**Görev 1**
Lütfen kayıtlarda "phục" sözcüğünü içeren her satırı listeleyin; büyük-küçük harf ayrımı dikkate alınmalıdır.

**Alıntılanan metin**
══════════

17 Şubat 2008 00:00

allianoi’yi savunmak


Allianoi, İ.S. 2. yüzyıldan kalma bir Roma kalıntısı. Görenlerin “kalıntı” demeye dili varmayacağı bir tesis; yaklaşık 2 bin yıllık bir tıp merkezi!.. Hani bir elden geçirilse, bugün bile “kaplıca” ya da “tıp merkezi” olarak faaliyete geçebilecek kadar da korunmuş. Ama bu bin yaşındaki yapıyı devlet ya da onun tarihle, arkeoloji ile ilgili kurumları yapmamış ne yazık ki; toprağın altında ve yağmacıların gözünden ırak olduğu için öylece kalmış. Allianoi’nin gün yüzüne çıkmasıyla birlikte onun yok edilmesine yönelik süreç de başlamış. Hem de ne yok ediş; bir daha yeniden gün yüzü görmemek üzere. Çünkü bölgeye yapılan sulama barajına şu günlerde su tutulması bekleniyor.

‘Tarih ve doğa mı, zenginlik mi’ ikilemi
Yıllardır üniversite ve çevreci kuruluşların, bölgedeki çeşitli odakların, “baraj yapımından vazgeçilmesi” girişimlerine yetkililer kulaklarını tıkadılar ve eğer şu günlerde bir mahkeme kararı çıkmazsa, Türkiye’nin bir tarih hazinesi daha ebediyen yok edilmiş olacak.
Barajı savunanların tezi belli: “Ne yapalım, tarihi kalıntılar var diye binlerce çiftçinin topraklarını sulamayalım mı?”
Bu, Fırtına Vadisi’nden Munzur’a, ülkenin pek çok yerinde gerçekleşen doğa tahribatı için sunulan gerekçelerin devamdır: “Ne yani, elektrik üretmeyelim mi; bizim doğal gazımız mı var, petrolümüz mü var?..”

══════════

**Görev malzemesi**
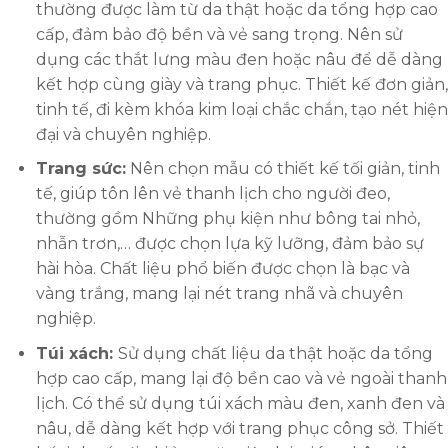
thường được làm từ da thật hoặc da tổng hợp cao
cấp, đảm bảo độ bền và vẻ sang trọng. Nên sử
dụng các thắt lưng màu đen hoặc nâu để dễ dàng
kết hợp cùng giày và trang phục. Thiết kế đơn giản,
tinh tế, đi kèm khóa kim loại chắc chắn, tạo nét hiện
đại và chuyên nghiệp.
Trang sức:
Nên chọn mẫu có thiết kế tối giản, tinh
tế, giúp tôn lên vẻ thanh lịch cho người đeo,
thường gồm Những phụ kiện như bông tai nhỏ,
nhẫn trơn,… được chọn lựa kỹ lưỡng, đảm bảo sự
hài hòa. Chất liệu phổ biến được chọn là bạc và
vàng trắng, mang lại nét trang nhã và chuyên
nghiệp.
Túi xách:
Sử dụng chất liệu da thật hoặc da tổng
hợp cao cấp, mang lại độ bền cao và vẻ ngoài thanh
lịch. Có thể sử dụng túi xách màu đen, xanh đen và
nâu, dễ dàng kết hợp với trang phục công sở. Thiết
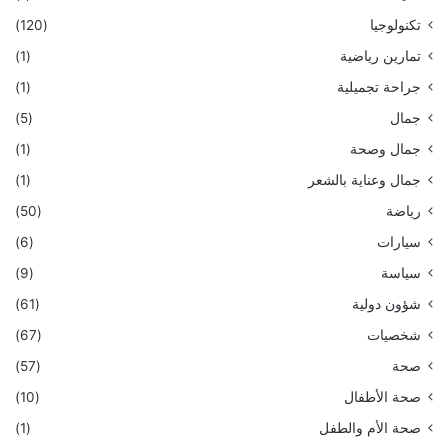
تكنولوجيا
(120)
تمارين رياضية
(1)
جراحة تجميلية
(1)
جمال
(5)
جمال وصحة
(1)
جمال وعناية بالشعر
(1)
رياضة
(50)
سيارات
(6)
سياسة
(9)
شؤون دولية
(61)
شخصيات
(67)
صحة
(57)
صحة الأطفال
(10)
صحة الأم والطفل
(1)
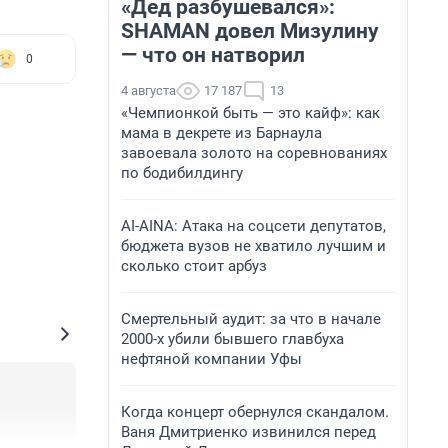
«Дед разбушевался»:
SHAMAN довел Мизулину
— что он натворил
0
4 августа
17 187
13
«Чемпионкой быть — это кайф»: как
мама в декрете из Барнаула
завоевала золото на соревнованиях
по бодибилдингу
AI-AINA: Атака на соцсети депутатов,
бюджета вузов не хватило лучшим и
сколько стоит арбуз
Смертельный аудит: за что в начале
2000-х убили бывшего главбуха
нефтяной компании Уфы
Когда концерт обернулся скандалом.
Ваня Дмитриенко извинился перед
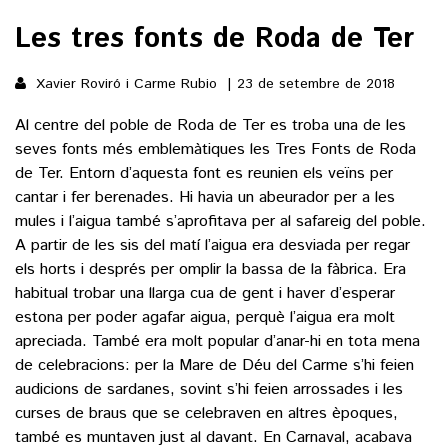
Les tres fonts de Roda de Ter
()
Xavier Roviró i Carme Rubio
23 de setembre de 2018
ACTUALITAT
Al centre del poble de Roda de Ter es troba una de les
seves fonts més emblemàtiques les Tres Fonts de Roda
POLÍTICA
ESPORTS
de Ter. Entorn d’aquesta font es reunien els veïns per
SOCIETAT
cantar i fer berenades. Hi havia un abeurador per a les
FUTBOL
mules i l’aigua també s’aprofitava per al safareig del poble.
CULTURA
ECONOMIA
A partir de les sis del matí l’aigua era desviada per regar
HOQUEI PATINS
VEURE TOTES
els horts i després per omplir la bassa de la fàbrica. Era
ARTS ESCÈNIQUES
SUPLEMENTS
MOTOR
habitual trobar una llarga cua de gent i haver d’esperar
CULTURA POPULAR
estona per poder agafar aigua, perquè l’aigua era molt
VEURE TOTES
FOTOGALERIES
LLIBRES
apreciada. També era molt popular d’anar-hi en tota mena
9MAGAZÍN
de celebracions: per la Mare de Déu del Carme s’hi feien
CALAIX
audicions de sardanes, sovint s’hi feien arrossades i les
AGENDA
VEURE TOTES
curses de braus que se celebraven en altres èpoques,
BLOGOSFERA
també es muntaven just al davant. En Carnaval, acabava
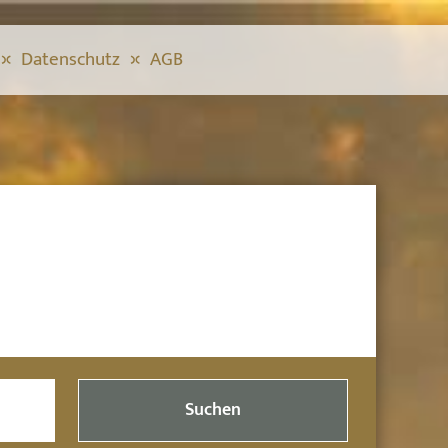
Datenschutz
AGB
Suchen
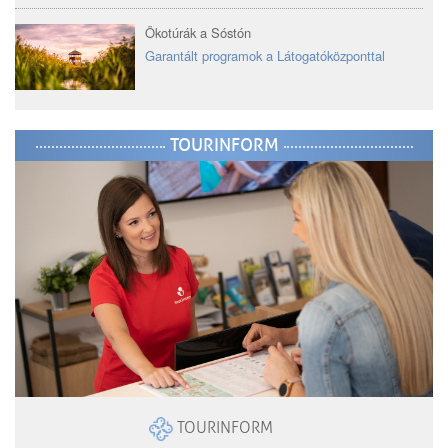
Ökotúrák a Sóstón
Garantált programok a Látogatóközponttal
TOURINFORM
TOURINFORM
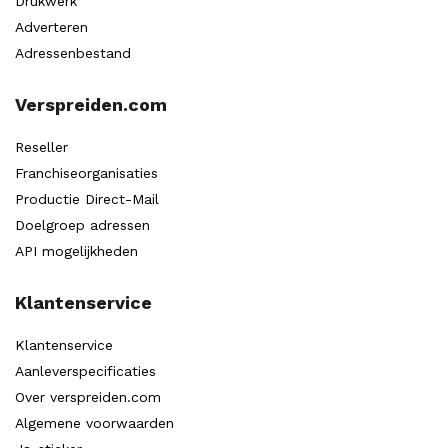
Drukwerk
Adverteren
Adressenbestand
Verspreiden.com
Reseller
Franchiseorganisaties
Productie Direct-Mail
Doelgroep adressen
API mogelijkheden
Klantenservice
Klantenservice
Aanleverspecificaties
Over verspreiden.com
Algemene voorwaarden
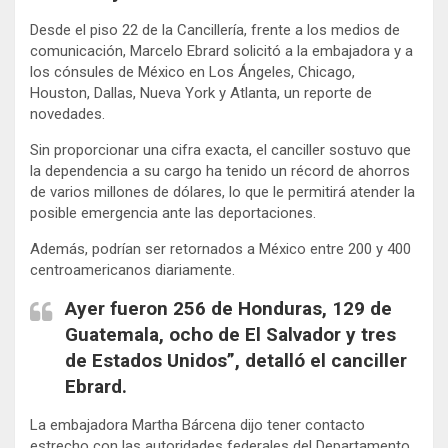
Desde el piso 22 de la Cancillería, frente a los medios de
comunicación, Marcelo Ebrard solicitó a la embajadora y a
los cónsules de México en Los Ángeles, Chicago,
Houston, Dallas, Nueva York y Atlanta, un reporte de
novedades.
Sin proporcionar una cifra exacta, el canciller sostuvo que
la dependencia a su cargo ha tenido un récord de ahorros
de varios millones de dólares, lo que le permitirá atender la
posible emergencia ante las deportaciones.
Además, podrían ser retornados a México entre 200 y 400
centroamericanos diariamente.
Ayer fueron 256 de Honduras, 129 de
Guatemala, ocho de El Salvador y tres
de Estados Unidos”, detalló el canciller
Ebrard.
La embajadora Martha Bárcena dijo tener contacto
estrecho con las autoridades federales del Departamento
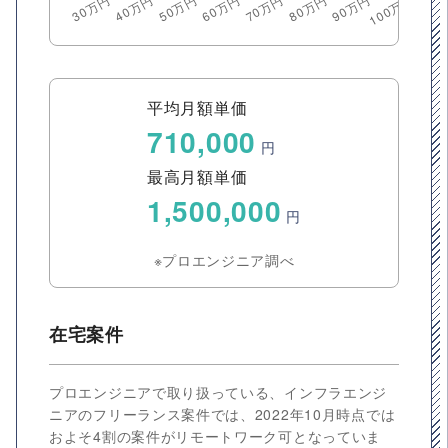
平均月額単価
710,000
円
最高月額単価
1,500,000
円
※プロエンジニア調べ
在宅案件
プロエンジニアで取り扱っている、インフラエンジ
ニアのフリーランス案件では、2022年10月時点では
およそ4割の案件がリモートワーク可となっていま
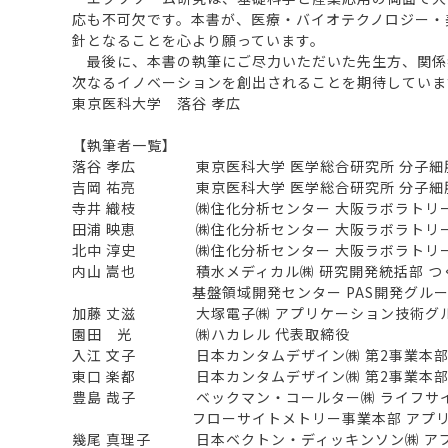
応も不可欠です。本書が、医療・バイオテクノロジー・
針となることを心より願っています。
最後に、本書の執筆にご尽力いただいた先生方、関係
次なるイノベーションを創出されることを期待していま
東京医科大学 落谷 孝広
【執筆者一覧】
落谷 孝広 東京医科大学 医学総合研究所 分子細胞
吉岡 祐亮 東京医科大学 医学総合研究所 分子細胞
寺井 織枝 ㈱住化分析センター 大阪ラボラトリ
田浦 映恵 ㈱住化分析センター 大阪ラボラトリ
北中 淳史 ㈱住化分析センター 大阪ラボラトリ
内山 嵩也 積水メディカル㈱ 研究開発統括部 つ
基盤領域開発センター PAS開発グルー
加藤 丈滋 大塚電子㈱ アプリケーション技術グ
園田 光 ㈱ハカレル 代表取締役
入江 文子 日本カンタムデザイン㈱ 第2事業本
東口 楽都 日本カンタムデザイン㈱ 第2事業本
豊島 哉子 ベックマン・コールター㈱ ライフサ
フローサイトメトリー事業本部 アプリケー
幾尾 真理子 日本ベクトン・ディッキンソン㈱ ア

══════════

**Görev 2**
Allianoi yazısını hiçbir değişiklik yapmadan baştan sona kopyalayın.

**Alıştırma sonucu 1**
kết hợp cùng giày và trang phục. Thiết kế đơn giản,
nâu, dễ dàng kết hợp với trang phục công sở. Thiết

**Alıştırma sonucu 2**
17 Şubat 2008 00:00

allianoi’yi savunmak


Allianoi, İ.S. 2. yüzyıldan kalma bir Roma kalıntısı. Görenlerin “kalıntı” demeye dili varmayacağı bir tesis; yaklaşık 2 bin yıllık bir tıp merkezi!.. Hani bir elden geçirilse, bugün bile “kaplıca” ya da “tıp merkezi” olarak faaliyete geçebilecek kadar da korunmuş. Ama bu bin yaşındaki yapıyı devlet ya da onun tarihle, arkeoloji ile ilgili kurumları yapmamış ne yazık ki; toprağın altında ve yağmacıların gözünden ırak olduğu için öylece kalmış. Allianoi’nin gün yüzüne çıkmasıyla birlikte onun yok edilmesine yönelik süreç de başlamış. Hem de ne yok ediş; bir daha yeniden gün yüzü görmemek üzere. Çünkü bölgeye yapılan sulama barajına şu günlerde su tutulması bekleniyor.

‘Tarih ve doğa mı, zenginlik mi’ ikilemi
Yıllardır üniversite ve çevreci kuruluşların, bölgedeki çeşitli odakların, “baraj yapımından vazgeçilmesi” girişimlerine yetkililer kulaklarını tıkadılar ve eğer şu günlerde bir mahkeme kararı çıkmazsa, Türkiye’nin bir tarih hazinesi daha ebediyen yok edilmiş olacak.
Barajı savunanların tezi belli: “Ne yapalım, tarihi kalıntılar var diye binlerce çiftçinin topraklarını sulamayalım mı?”
Bu, Fırtına Vadisi’nden Munzur’a, ülkenin pek çok yerinde gerçekleşen doğa tahribatı için sunulan gerekçelerin devamdır: “Ne yani, elektrik üretmeyelim mi; bizim doğal gazımız mı var, petrolümüz mü var?..”